Peritonsillar Abscess Appearance on Intraoral Ultrasound

Matt Silverman, MS4

Article: Kew J, Ahuja A, Loftus WK, Scott PMJ, & Metreweli C. “Peritonsillar Abscess Appearance on Intra-oral Ultrasonography.” Clinical Radiology (1998), 53, 143-146.

Goal: To assess whether ultrasound can correctly distinguish peritonsillar abscesses from peritonsillar cellulitis, and determine if there is a consistent appearance on ultrasound of peritonsillar abscess that will make them easier to identify. Further, the researchers hoped to correlate abscess size and duration of symptoms with the echogenic appearance on ultrasound.

Experimental Design: A prospective double-blind study of 15 patients who had symptoms of peritonsillar infection was performed using a sector scanner, 7-9 MHz 2x2x10 cm intracavitary transducer. The tip of the probe, covered in gel and rubber, was placed directly on the palatine tonsils by one of two trained technicians. After the ultrasound, a contrast enhanced 5x5 mm axial CT scan of the neck was performed and interpreted by an independent radiologist. 13 of the 15 patients then underwent surgical confirmation of abscess. It was assumed that the central non-enhancing, low density areas of the CT-scans were areas of necrosis or pus and were measured as a percentage of the abscess, which was then correlated with ultrasound.

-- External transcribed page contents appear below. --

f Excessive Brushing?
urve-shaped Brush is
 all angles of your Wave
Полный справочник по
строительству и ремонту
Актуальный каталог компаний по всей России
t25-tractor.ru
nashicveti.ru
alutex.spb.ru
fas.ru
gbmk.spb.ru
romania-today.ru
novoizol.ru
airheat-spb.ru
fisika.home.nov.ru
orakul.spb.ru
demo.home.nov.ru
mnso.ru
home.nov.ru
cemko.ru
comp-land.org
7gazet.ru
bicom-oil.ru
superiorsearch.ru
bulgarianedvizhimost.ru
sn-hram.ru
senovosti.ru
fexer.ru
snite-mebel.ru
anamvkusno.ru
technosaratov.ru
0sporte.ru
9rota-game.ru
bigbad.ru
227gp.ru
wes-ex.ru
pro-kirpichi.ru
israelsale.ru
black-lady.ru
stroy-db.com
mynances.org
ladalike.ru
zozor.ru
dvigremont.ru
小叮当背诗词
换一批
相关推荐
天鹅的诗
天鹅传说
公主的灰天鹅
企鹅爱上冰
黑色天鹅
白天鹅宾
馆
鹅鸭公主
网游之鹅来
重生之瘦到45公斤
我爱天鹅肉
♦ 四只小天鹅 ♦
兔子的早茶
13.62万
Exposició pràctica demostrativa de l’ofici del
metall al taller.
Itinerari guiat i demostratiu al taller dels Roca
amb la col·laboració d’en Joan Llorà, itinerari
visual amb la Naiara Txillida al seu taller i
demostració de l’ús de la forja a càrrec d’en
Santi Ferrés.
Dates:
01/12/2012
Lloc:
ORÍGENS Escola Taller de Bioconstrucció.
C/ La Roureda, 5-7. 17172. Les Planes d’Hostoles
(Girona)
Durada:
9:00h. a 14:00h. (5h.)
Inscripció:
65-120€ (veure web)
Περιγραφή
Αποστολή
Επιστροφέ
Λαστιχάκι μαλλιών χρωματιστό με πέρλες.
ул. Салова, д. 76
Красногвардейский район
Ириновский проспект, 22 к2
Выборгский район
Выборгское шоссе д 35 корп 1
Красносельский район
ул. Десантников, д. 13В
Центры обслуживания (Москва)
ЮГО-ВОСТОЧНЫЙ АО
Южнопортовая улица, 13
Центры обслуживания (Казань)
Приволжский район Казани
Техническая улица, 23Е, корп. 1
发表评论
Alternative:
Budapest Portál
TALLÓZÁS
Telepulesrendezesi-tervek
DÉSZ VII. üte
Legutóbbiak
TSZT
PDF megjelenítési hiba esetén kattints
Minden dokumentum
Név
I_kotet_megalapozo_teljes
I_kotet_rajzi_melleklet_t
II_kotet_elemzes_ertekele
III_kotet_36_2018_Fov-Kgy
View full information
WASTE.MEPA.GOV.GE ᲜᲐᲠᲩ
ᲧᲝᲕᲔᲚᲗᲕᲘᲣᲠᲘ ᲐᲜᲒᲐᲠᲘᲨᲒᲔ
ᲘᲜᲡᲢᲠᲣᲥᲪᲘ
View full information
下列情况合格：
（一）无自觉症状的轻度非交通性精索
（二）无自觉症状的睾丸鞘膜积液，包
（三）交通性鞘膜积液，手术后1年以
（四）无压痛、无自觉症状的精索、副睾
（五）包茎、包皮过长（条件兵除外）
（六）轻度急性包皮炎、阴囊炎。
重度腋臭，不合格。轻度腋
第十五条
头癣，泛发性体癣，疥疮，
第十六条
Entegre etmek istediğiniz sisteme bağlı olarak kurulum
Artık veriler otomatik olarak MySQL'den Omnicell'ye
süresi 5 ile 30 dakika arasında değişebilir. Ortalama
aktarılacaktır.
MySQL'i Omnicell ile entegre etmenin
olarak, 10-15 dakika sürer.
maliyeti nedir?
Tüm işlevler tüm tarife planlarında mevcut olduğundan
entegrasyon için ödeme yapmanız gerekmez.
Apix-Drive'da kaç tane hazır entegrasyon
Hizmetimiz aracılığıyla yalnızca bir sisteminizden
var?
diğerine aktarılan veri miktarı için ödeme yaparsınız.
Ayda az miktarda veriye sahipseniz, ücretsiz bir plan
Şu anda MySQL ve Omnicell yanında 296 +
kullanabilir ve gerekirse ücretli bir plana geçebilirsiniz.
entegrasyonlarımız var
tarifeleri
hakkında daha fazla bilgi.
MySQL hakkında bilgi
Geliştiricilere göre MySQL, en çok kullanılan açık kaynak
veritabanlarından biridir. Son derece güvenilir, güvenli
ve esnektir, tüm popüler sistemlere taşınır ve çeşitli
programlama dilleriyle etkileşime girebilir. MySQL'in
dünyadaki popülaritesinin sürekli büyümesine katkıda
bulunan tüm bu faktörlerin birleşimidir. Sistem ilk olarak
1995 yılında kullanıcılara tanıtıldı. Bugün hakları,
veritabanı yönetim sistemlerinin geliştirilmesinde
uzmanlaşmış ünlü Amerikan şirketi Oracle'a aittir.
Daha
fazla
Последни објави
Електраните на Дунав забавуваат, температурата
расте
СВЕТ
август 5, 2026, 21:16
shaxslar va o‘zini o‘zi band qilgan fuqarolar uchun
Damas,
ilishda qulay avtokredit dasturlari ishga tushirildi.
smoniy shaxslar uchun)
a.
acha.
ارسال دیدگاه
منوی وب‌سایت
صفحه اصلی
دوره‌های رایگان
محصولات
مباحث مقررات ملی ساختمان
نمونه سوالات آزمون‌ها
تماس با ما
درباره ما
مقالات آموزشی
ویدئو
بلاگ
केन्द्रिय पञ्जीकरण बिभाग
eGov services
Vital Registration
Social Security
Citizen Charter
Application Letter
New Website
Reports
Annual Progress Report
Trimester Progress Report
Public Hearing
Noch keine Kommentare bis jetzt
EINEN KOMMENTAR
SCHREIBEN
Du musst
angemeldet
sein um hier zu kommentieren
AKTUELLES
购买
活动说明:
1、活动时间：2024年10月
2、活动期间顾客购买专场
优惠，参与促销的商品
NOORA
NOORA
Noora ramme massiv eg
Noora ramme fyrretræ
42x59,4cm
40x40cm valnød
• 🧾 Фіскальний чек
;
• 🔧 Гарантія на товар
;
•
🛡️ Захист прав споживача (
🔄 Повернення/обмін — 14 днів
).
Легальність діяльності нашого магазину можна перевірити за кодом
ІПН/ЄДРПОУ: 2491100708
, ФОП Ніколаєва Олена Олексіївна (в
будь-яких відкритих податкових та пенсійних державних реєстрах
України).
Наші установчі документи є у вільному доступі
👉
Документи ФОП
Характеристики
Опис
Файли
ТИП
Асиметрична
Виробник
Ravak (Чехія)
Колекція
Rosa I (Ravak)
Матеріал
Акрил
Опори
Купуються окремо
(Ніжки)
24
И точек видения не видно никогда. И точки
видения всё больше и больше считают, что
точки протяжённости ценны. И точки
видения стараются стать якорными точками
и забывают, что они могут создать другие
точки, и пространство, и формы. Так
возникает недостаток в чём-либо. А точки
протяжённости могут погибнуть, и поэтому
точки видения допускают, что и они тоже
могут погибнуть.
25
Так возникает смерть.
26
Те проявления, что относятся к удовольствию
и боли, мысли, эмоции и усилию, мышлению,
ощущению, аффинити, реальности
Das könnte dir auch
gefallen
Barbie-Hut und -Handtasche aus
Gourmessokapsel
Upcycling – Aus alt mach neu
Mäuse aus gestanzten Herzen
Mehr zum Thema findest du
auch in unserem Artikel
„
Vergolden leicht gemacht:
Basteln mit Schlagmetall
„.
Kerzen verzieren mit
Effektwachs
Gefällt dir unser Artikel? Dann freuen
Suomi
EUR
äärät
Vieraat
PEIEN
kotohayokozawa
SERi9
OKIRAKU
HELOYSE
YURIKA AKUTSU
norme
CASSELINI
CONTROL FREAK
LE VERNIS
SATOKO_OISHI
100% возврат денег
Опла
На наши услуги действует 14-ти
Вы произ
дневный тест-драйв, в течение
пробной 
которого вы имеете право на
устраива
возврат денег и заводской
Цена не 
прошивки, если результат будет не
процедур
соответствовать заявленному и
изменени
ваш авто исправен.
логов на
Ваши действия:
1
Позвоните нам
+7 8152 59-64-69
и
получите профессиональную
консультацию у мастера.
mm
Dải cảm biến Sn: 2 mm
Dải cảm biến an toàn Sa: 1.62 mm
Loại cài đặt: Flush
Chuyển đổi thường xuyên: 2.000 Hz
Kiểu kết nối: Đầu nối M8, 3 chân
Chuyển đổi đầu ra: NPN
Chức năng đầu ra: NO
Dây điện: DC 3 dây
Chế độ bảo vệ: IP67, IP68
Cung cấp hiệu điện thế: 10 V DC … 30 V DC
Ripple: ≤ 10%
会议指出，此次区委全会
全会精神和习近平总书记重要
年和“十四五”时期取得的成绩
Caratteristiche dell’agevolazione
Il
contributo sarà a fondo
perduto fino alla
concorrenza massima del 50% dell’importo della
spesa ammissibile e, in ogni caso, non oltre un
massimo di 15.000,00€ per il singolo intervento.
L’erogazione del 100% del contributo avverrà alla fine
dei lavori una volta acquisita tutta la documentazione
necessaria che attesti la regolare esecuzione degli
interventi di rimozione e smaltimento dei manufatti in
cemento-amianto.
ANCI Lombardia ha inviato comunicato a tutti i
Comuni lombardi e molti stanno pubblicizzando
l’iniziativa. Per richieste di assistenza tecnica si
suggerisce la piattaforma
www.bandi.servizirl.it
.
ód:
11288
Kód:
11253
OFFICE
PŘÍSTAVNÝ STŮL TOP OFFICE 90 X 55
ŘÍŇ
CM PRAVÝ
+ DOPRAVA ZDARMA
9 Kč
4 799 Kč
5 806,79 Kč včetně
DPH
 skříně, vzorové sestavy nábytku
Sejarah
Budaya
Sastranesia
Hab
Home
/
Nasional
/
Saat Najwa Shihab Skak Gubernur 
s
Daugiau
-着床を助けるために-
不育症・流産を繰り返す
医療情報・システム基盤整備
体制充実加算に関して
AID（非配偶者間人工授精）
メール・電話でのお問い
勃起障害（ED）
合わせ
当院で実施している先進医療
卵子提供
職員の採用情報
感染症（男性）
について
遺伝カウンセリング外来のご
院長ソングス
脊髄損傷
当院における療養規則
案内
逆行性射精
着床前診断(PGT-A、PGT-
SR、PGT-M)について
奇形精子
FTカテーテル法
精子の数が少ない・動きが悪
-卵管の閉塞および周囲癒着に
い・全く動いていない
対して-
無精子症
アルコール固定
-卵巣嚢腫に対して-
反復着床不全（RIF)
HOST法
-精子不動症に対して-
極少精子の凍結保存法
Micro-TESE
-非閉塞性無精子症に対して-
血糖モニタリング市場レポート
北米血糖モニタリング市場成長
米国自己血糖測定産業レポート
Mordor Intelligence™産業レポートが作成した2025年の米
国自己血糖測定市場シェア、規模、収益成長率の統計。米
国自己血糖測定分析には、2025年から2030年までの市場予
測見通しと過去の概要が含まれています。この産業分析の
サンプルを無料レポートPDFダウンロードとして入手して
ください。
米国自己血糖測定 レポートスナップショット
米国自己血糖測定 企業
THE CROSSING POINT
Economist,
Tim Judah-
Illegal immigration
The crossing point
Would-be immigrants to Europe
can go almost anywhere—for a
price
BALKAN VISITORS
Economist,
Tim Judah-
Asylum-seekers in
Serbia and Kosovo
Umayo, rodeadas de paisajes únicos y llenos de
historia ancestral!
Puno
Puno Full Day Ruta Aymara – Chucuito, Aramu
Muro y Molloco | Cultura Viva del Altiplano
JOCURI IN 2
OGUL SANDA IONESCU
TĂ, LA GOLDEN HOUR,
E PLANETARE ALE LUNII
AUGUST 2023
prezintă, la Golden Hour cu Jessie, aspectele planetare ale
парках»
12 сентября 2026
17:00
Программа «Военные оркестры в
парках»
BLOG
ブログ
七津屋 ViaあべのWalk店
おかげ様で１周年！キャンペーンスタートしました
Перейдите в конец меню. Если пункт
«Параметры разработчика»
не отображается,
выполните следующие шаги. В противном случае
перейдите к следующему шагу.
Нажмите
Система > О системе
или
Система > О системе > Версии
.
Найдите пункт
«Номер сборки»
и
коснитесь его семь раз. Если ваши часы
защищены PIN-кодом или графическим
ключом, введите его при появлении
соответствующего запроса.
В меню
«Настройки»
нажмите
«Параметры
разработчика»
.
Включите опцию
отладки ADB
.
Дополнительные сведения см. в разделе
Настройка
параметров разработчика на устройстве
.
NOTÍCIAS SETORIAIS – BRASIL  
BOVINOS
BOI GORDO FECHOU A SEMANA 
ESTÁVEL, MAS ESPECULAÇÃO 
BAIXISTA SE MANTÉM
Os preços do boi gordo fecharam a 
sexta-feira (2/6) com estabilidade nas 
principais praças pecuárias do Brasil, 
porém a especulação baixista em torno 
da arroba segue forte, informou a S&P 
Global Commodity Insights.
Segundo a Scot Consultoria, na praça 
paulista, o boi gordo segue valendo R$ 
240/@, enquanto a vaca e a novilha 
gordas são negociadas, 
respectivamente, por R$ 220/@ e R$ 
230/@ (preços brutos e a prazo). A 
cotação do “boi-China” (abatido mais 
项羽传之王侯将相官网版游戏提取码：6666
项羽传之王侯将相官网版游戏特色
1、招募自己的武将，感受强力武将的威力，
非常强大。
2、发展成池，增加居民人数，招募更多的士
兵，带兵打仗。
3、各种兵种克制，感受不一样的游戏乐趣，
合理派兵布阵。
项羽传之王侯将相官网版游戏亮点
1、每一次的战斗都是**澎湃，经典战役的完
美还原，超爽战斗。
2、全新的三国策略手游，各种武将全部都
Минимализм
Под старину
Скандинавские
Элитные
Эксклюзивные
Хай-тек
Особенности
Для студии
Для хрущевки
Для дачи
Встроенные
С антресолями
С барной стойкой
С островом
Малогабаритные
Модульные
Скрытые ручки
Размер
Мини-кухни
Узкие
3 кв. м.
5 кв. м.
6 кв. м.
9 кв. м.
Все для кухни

Results: Patients were symptomatic for an average of 4 days with an average volume of necrosis on CT of 16.4 ml. One patient was excluded from the study due to trismus and inability to ultrasound. 11 of the remaining patients had abscesses that correlated on US, CT and surgery. There was one false negative on ultrasound, where it appeared as cellulitis, but CT and surgery confirmed it was an abscess. Another patient had what appeared to be an abscess on ultrasound, but CT was negative and the patient improved without surgery. Another patient was removed out of inability to confirm abscess through US, CT, or surgery due to an enlarged phlegmonous tonsil.

On ultrasound, a peritonsillar abscess appeared as an isoechoic rim with a central hypoechoic area for all but two patients, who instead had a homogenous isoechoic pattern. There was no correlation of the echogenic pattern on ultrasound and the number of symptomatic days. The more common appearance of a hypoechoic abscess on ultrasound was present when the amount of necrosis was greater than 10% on CT. Further, ultrasound incorrectly localized abscesses in four patients. The authors suggest that differing appearances of echopatterns of abscess on ultrasound may be due to the smaller volume of necrosis having a less acoustic transmission and thus a more isoechoic pattern.

Room for Improvement: The authors cite that 30% of peritonsillar abscesses occur in the lower pole of the tonsils, which are difficult to access and therefore assess via ultrasound. The tonsil is often distorted and displaced medially and caudally when there is an infection, which can be difficult to find on ultrasound. They acknowledge that the mis-localization of the collections that occurred in their study happened in the earlier patients that they examined, which suggests a learning period and a more experienced technician may have an easier time identifying the proper location of the collection. They could improve the study by using more experienced technicians, which should improve their ability to localize the abscesses. Further, the power of the study is on the lower side with only 15 study participants, 1 of which was unable to participate due to trismus. They could improve on this by increasing the population.

Conclusion: Intra-oral ultrasound is a relatively safe, short, easy procedure to perform that can correctly localize and identify the presence of a peritonsillar abscess once the technician performing the exam is experienced. The different ultrasonic appearances did not correlate with the number of symptomatic days, but abscesses with a central hypoechoic area and a surrounding isoechoic rim pattern were less likely if the volume of pus relative to the whole abscess was less than 10% on CT. They were unable to predict the ultrasound appearances by the duration of symptoms.